ZDDP (Zinc DialkyDithioPhosphate, aka ZDP) is a common antiwear additive in engine oil and engines rely on the antiwear additives in the oil to prevent wear in the boundary and mixed lubrication regimes. Even though many people think that flat-tappet valve trains require plenty of ZINC for protection, phosphorus is actually the anti-wear component of ZDDP. See Valvoline Racing Oil FAQ #2.
ZDDP was originally used as an anti-oxidant and it still has this function today. In bearings, ZDDP provides sacrificial protection, meaning that once it is worn off, it needs to be replenished. ZDDP is a polar compound, meaning that one end of the molecule is attracted to the iron wear surface and must compete for location with other polar additives (like detergents and friction modifiers). ZDDP only plates out (adsorbs) onto the wear surfaces when activated by heat and pressure from close contact between moving parts. If the ZDDP layer is worn away, adhesive wear can occur which could cause surface irregularies larger than the ZDDP layer thickness. If this happens, there is no way to stop the wear from accelerating and it's only a matter of time before a camshaft lobe is wiped. See Friction Modifiers.
The rate at which the protective ZDDP layer is worn away depends upon the bearing loads and the length of time the wear surfaces remain in the boundary lubrication regime. Once the oil is hot, the protective ZDDP layer will rebuild itself from the remaining ZDDP in the oil. Once the ZDDP layer has repaired itself, additional ZDDP will not make this layer any thicker. Effectively, greater amounts of ZDDP extend the driving distance of the oil in the sump. According to a GM Techlink service bulletin (December 2007), Bob Olree (GM Powertrain Fuels and Lubricants Group), excessive amounts of ZDP is not beneficial:
A higher level of ZDP was good for flat-tappet valve-train scuffing and wear, but it turned out that more was not better. Although break-in scuffing was reduced by using more phosphorus, longer-term wear increased when phosphorus rose above 0.14%. And, at about 0.20% phosphorus, the ZDP started attacking the grain boundaries in the iron, resulting in camshaft spalling.

● Entries provided:

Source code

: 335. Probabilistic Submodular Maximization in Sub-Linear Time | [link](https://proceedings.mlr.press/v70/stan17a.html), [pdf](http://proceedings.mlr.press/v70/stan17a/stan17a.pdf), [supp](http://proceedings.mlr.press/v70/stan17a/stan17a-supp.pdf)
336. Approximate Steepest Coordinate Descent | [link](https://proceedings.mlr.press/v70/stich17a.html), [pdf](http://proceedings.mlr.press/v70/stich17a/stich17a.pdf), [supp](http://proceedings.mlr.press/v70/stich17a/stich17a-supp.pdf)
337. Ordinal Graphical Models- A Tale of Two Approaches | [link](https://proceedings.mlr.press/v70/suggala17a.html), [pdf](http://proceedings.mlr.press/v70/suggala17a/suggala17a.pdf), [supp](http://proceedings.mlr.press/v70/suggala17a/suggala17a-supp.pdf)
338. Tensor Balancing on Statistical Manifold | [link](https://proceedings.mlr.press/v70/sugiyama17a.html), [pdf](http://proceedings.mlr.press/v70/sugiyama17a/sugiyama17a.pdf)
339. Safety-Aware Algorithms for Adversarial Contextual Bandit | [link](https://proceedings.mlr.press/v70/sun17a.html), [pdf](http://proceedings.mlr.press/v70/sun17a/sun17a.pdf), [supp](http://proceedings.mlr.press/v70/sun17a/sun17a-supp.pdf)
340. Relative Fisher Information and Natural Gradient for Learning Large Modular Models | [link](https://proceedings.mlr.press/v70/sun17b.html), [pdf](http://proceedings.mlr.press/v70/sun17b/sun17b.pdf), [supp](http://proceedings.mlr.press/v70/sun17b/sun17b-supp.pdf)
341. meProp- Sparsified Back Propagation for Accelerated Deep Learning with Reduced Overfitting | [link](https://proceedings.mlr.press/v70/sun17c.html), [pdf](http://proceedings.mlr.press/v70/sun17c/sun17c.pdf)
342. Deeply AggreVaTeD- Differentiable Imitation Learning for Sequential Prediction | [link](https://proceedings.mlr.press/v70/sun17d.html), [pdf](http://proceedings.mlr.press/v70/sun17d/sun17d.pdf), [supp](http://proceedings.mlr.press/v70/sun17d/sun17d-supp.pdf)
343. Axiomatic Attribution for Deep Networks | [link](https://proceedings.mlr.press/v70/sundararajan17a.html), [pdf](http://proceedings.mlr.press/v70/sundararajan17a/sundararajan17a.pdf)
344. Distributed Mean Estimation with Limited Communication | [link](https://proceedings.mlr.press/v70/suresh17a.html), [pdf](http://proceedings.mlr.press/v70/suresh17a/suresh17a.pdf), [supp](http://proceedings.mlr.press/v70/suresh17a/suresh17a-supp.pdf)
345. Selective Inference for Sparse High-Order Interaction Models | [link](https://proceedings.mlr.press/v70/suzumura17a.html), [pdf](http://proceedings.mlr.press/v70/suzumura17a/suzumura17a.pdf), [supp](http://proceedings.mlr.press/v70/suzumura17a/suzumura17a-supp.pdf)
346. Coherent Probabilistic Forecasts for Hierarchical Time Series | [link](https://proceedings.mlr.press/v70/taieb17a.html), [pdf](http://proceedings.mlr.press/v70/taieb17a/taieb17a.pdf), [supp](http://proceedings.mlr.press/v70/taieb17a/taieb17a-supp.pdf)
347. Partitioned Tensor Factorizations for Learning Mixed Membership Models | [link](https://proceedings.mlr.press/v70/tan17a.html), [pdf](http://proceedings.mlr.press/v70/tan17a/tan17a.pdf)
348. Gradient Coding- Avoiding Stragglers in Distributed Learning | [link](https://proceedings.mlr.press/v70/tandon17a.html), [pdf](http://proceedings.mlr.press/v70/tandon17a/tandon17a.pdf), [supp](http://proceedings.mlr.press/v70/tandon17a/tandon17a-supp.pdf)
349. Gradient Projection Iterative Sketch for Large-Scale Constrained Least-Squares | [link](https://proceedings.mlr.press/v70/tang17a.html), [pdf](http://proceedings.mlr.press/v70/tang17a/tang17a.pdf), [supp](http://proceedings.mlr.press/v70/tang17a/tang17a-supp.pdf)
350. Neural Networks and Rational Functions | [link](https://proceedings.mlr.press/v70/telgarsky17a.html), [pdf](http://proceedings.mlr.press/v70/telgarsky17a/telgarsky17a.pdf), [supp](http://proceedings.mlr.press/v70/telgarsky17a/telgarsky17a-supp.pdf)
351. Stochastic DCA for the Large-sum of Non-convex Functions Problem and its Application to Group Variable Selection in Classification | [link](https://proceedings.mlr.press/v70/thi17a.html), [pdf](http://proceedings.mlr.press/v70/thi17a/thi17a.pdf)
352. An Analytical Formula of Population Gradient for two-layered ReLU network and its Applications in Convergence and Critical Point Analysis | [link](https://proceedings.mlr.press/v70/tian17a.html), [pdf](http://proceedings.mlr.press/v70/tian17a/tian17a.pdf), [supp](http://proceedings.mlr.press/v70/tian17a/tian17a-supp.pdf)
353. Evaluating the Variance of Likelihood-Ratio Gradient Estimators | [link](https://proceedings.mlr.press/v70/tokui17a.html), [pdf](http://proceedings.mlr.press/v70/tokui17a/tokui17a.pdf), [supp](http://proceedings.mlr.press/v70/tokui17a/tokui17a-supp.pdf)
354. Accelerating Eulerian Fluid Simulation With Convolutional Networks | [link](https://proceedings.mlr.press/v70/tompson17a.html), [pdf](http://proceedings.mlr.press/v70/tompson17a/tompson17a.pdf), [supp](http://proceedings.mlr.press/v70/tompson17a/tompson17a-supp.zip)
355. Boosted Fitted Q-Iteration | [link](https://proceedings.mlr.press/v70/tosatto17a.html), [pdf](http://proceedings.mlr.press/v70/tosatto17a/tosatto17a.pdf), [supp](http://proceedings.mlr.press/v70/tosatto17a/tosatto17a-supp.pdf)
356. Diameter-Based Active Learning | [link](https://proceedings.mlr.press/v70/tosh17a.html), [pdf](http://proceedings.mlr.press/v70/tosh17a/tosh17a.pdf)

● Prompt 1: In the text on ZDDP, rewrite the paragraph that begins "ZDDP was originally used as an anti-oxidant" as a short bulleted list that keeps its main facts.
● Prompt 2: Resume the text on ZDDP in engine oil, starting right after its final sentence.

● Answer space 1:
- ZDDP was first used as an anti-oxidant and still serves that purpose.
- In bearings it gives sacrificial protection, so it must be replenished once worn off.
- It is a polar compound: one end is drawn to the iron wear surface, where it competes for space with other polar additives such as detergents and friction modifiers.
- It adsorbs onto wear surfaces only when heat and pressure from close contact between moving parts activate it.
- If the ZDDP layer wears away, adhesive wear can produce surface irregularities larger than the layer's thickness.
- After that, the wear cannot be stopped from accelerating, and a camshaft lobe will eventually be wiped.

● Answer space 2:
The main reason for using an engine oil with sufficient ZDDP is to protect the lobes of a flat tappet camshaft. Modern engines with roller lifters don't have this need, which is why Starburst Oils contain 0.06% to 0.08% phosphorus to prevent poisoning of their catalytic converters. Pre-2007 (ie, before API CJ-4) heavy duty engine oils typically had phosphorus contents less than 0.14% (1400 ppm). The current CJ-4 and CK-4 categories phosphorus limit is 1200 ppm and this concentration has been found to work well to protect flat tappet camshafts. ZDDP additive manufacturer ZPlus also suggests a target of 1200 ppm of phosphorus: see ZDDPlus™ Tech Brief #2 - ZDDP and Cam Wear: Just Another Engine Oil Myth?
It's better to use an oil formulated with the right amount of ZDDP and other additives. Using the DYI method of additive formulation means that you're guessing you've added the right amount without having any idea of how the additives in your new formulation will interact with each other.